[Opening Excerpt section]

Howard v. Southern Cal. Associated Newspapers

Decision Date16 January 1950
Citation95 Cal.App.2d 580,213 P.2d 399
CourtCalifornia Court of Appeals Court of Appeals
PartiesHOWARD v. SOUTHERN CALIFORNIA ASSOCIATED NEWSPAPERS et al. Civ. 16956.

Paul S. Crouch, Los Angeles, for appellant.

O'Melveny & Myers, Jackson W. Chance, Deane F. Johnson, Los Angeles, for respondent Southern California Associated Newspapers.

Aubrey N. Irwin and Henry Melby, Glendale, for respondents Donald E. Close and W. E. Close.

SHINN, Presiding Justice.

On July 16, 1948 an election was pending in the City of Glendale for the removal from office of certain city officials. Plaintiff Howard was chairman of the committee sponsoring the recall. Glendale NewsPress, a newspaper published in Glendale by Southern California Associated Newspapers, was opposed to the recall. Its columns were open for the expression of the views of the contending factions. Donald E. Close, a minor, the son of W. E. Close, allegedly acting in concert with his father, expressed certain views concerning the recall movement in a letter which was published by the newspaper. 1 Plaintiff thereupon sued the newspaper, Donald E. Close and W. E. Close for libel, alleging that the statements were false and were published with actual malice. The three quoted writings were attached to the complaint as exhibits. The original complaint contained no allegation of special damage suffered by plaintiff. Demurrers of defendants were sustained with leave to amend. An amended complaint was filed which also failed to allege special damage. Demurrers to the amended complaint were sustained without leave to amend and although a single judgment would have sufficed, separate judgments of dismissal were entered in favor of the defendants. Plaintiff appeals.

[Closing Excerpt section]
[Opening Extracted records section]

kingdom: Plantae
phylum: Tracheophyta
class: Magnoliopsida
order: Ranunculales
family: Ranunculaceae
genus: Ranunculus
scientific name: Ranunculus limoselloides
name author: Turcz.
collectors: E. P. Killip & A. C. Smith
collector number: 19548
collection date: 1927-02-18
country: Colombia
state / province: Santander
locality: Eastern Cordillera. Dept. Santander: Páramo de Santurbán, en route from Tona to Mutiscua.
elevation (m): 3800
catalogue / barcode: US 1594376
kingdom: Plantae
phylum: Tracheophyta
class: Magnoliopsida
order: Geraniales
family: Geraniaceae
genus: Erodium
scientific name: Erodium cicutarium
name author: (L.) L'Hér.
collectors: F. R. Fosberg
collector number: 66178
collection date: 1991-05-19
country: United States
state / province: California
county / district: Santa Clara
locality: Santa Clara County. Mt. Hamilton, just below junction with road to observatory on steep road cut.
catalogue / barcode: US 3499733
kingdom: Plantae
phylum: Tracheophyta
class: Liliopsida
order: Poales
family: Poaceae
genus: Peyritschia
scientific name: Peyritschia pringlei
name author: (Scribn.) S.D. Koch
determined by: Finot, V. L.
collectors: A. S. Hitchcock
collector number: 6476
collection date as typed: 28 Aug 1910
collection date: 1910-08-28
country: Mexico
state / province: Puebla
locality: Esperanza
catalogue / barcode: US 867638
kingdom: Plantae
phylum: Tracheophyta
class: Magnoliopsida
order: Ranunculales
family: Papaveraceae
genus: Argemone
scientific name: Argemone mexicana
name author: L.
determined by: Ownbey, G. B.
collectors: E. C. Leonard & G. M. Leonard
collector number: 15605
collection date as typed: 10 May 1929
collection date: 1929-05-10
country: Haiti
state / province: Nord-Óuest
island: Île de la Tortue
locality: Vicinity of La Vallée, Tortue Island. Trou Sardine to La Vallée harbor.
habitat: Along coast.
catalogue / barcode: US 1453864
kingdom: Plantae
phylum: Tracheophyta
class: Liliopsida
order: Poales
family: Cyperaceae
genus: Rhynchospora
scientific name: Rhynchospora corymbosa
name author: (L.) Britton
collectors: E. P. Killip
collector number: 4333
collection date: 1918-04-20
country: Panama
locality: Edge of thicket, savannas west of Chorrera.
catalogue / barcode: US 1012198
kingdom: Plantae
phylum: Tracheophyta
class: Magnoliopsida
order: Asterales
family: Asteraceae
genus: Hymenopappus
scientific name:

[Closing Extracted records section]

What you have to do:
List each individual attorney named as counsel in the Howard v. Southern Cal. Associated Newspapers text, along with the party or parties that attorney represents.

Finished exercise:
- Paul S. Crouch: appellant
- Jackson W. Chance: respondent Southern California Associated Newspapers
- Deane F. Johnson: respondent Southern California Associated Newspapers
- Aubrey N. Irwin: respondents Donald E. Close and W. E. Close
- Henry Melby: respondents Donald E. Close and W. E. Close